Friday, March 18, 2011

Making decisions

For those who believe in absolutes, the answers are always easy.  If, for example, you don't believe in the death penalty, then it is easy to say that never, regardless of the question of guilt, regardless of the severity of the crime(s), the death penalty is never "right."

That specific choice is actually rather simple, but only because there are viable options to be utilized.  Saying "no death penalty" doesn't mean you have to say "no punishment."

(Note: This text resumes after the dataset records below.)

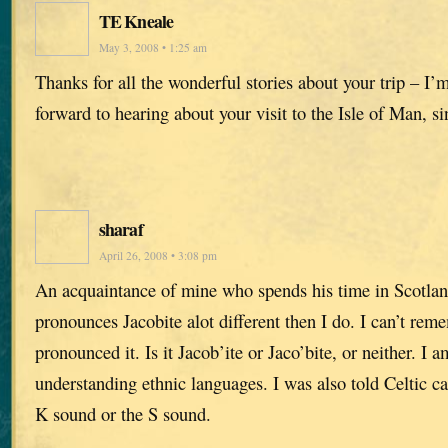
TE Kneale
May 3, 2008 • 1:25 am
Thanks for all the wonderful stories about your trip – I’
forward to hearing about your visit to the Isle of Man, si
sharaf
April 26, 2008 • 3:08 pm
An acquaintance of mine who spends his time in Scotlan
pronounces Jacobite alot different then I do. I can’t re
pronounced it. Is it Jacob’ite or Jaco’bite, or neither. I 
understanding ethnic languages. I was also told Celtic c
K sound or the S sound.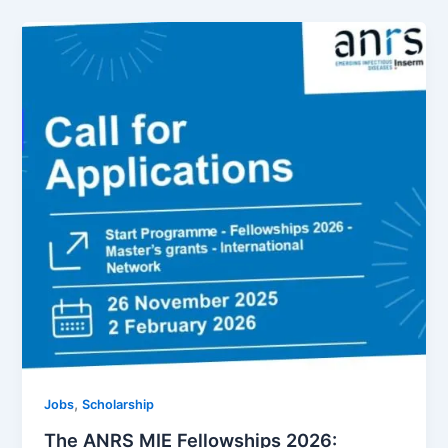
,
Jobs
Scholarship
The ANRS MIE Fellowships 2026: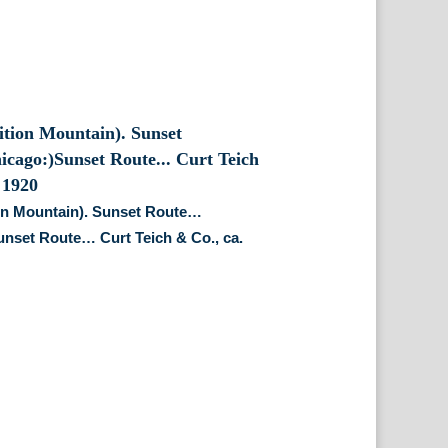
on Mountain). Sunset Route…
nset Route… Curt Teich & Co., ca.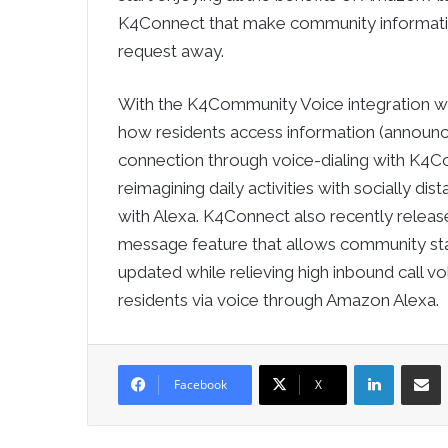
K4Connect that make community information
request away.
With the K4Community Voice integration wi
how residents access information (announc
connection through voice-dialing with K4C
reimagining daily activities with socially di
with Alexa. K4Connect also recently rele
message feature that allows community staf
updated while relieving high inbound call vo
residents via voice through Amazon Alexa.
LinkedIn
Sha
Facebook
X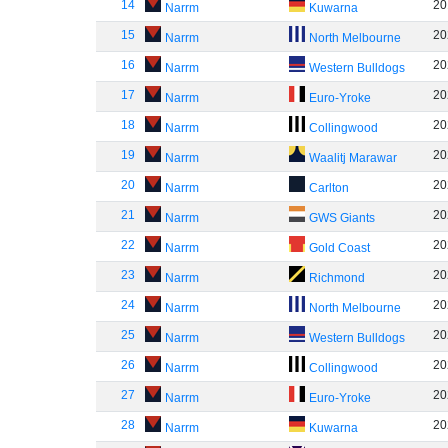
14
20
Narrm
Kuwarna
15
20
Narrm
North Melbourne
16
20
Narrm
Western Bulldogs
17
20
Narrm
Euro-Yroke
18
20
Narrm
Collingwood
19
20
Narrm
Waalitj Marawar
20
20
Narrm
Carlton
21
20
Narrm
GWS Giants
22
20
Narrm
Gold Coast
23
20
Narrm
Richmond
24
20
Narrm
North Melbourne
25
20
Narrm
Western Bulldogs
26
20
Narrm
Collingwood
27
20
Narrm
Euro-Yroke
28
20
Narrm
Kuwarna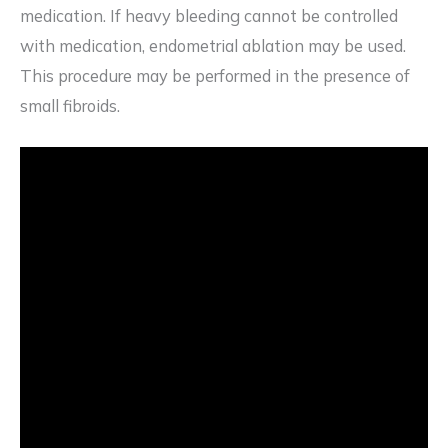
medication. If heavy bleeding cannot be controlled
with medication, endometrial ablation may be used.
This procedure may be performed in the presence of
small fibroids.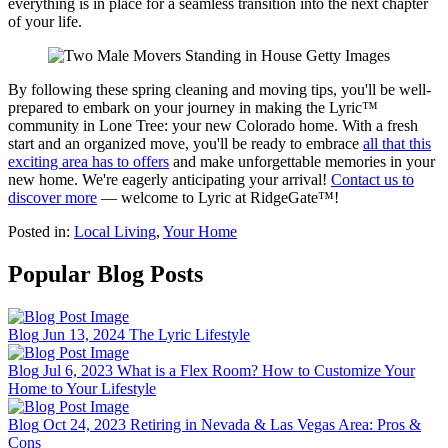
everything is in place for a seamless transition into the next chapter
of your life.
By following these spring cleaning and moving tips, you'll be well-
prepared to embark on your journey in making the Lyric™
community in Lone Tree: your new Colorado home. With a fresh
start and an organized move, you'll be ready to embrace
all that this
exciting area has to offers
and make unforgettable memories in your
new home. We're eagerly anticipating your arrival!
Contact us to
discover more
— welcome to Lyric at RidgeGate™!
Posted in:
Local Living
,
Your Home
Popular Blog Posts
Blog
Jun 13, 2024
The Lyric Lifestyle
Blog
Jul 6, 2023
What is a Flex Room? How to Customize Your
Home to Your Lifestyle
Blog
Oct 24, 2023
Retiring in Nevada & Las Vegas Area: Pros &
Cons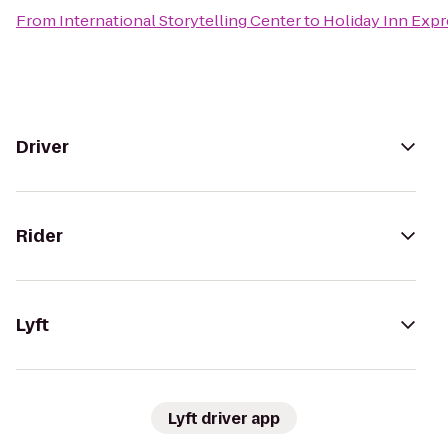
From
International Storytelling Center
to
Holiday Inn Expr
Driver
Rider
Lyft
Lyft driver app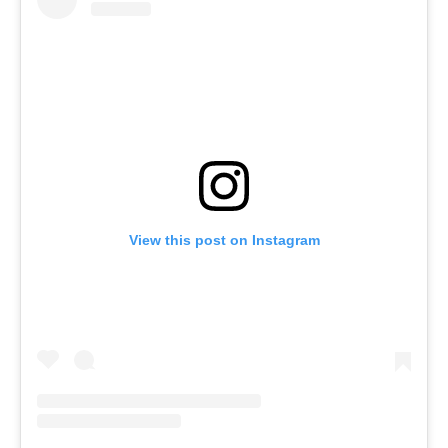
View this post on Instagram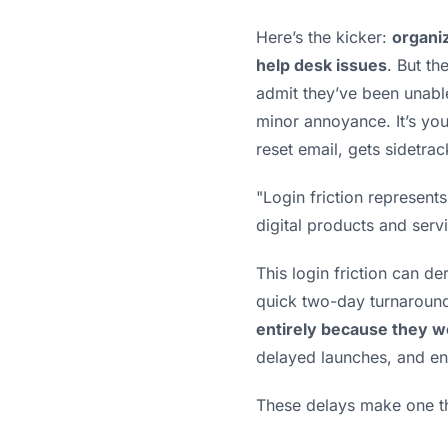
Here’s the kicker:
organi
help desk issues
. But th
admit they’ve been unable
minor annoyance. It’s you
reset email, gets sidetrac
"Login friction represen
digital products and serv
This login friction can der
quick two-day turnaround
entirely because they w
delayed launches, and en
These delays make one thi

Other situations are different, with less clear-cut results.  Although I don't wish to discuss the "right to life" directly, there are nuances in that stance.  It is easy to say "no" to an abortion, but not all abortions are equal.  Yes, they have the same result for the unborn, but their case can be radically different, at least from a societal perspective.  Do we force a woman who has been raped to give birth?  Clearly that's much different than a woman who simply made bad choices.  Do we force a woman to continue a pregnancy, knowing that it likely will end in her death, and quite likely the death of the unborn too?  Again, decisions based purely upon an absolute runs up against reality.

On Thursday we saw that very discussion played out at the United Nations.  The Security Council debated what to do with Libya.  There are a number of "facts" which we can probably agree upon, namely that the existing regime is employing the military (a catch-all term including police and whatever else there is) to crush a rebellion.  The existing regime has denied all sorts of actions which we have seen on the nightly news.  The leader and his proteges have openly lied so much that we probably doubt anything he says, even if we likely believe him when he said he'll send his troops house to house to kill the rebels.  THAT we likely believe.

So, the Security Council debated, and in the end decided to act.  The vote was 10 to 0,with five abstentions.  Two of those five, Russia and China have veto power, but chose not to invoke it.  They both believe that intervening in other countries is wrong, but largely because they fear that very action in their own lands.  The most interesting abstention is Germany.

If we were to look at humanitarian disasters in the last 100 years or so, one that stands out would be Hitler's Germany.  The world stood by, content to believe it was an internal matter for Germans, and in many ways it was.  However, before the shooting war began it was obviously much more than that.  The German people know all too well what can happen, and they've created laws for themselves to both remind them and to prevent any replay.  60 years later, those may be a bit of overkill, but I applaud their dedication to the cause.

They have also more or less forsworn having a military that is built to fight an external war.  They know what happens when, as Churchill put it, the world changes from "jaw-jaw to war-war."  Post war Germany lived with both the knowledge of history and the Cold War threatening to again destroy the country just as the 30 Years War did in 1618.  They would provide the battleground, but little more.

Did the UN act too fast?  Should the world stay out of such matters?  At what point does the "internal situation" in a country become "everybody's concern?"  No one truly knows, and therein lies the problem.  There is no single point on a measuring tool that says "here is the point where things change."

In the end it appears likely that Libya will undergo a change in leadership.  Exactly how that plays out is unclear.  Did too many people have to die to make that happen?  Absolutely, but in a nation where there are no elections and no system in place to alter the government, that's the way things happen.

As Churchill once observed, "Democracy is the worst form of government...except for all the others."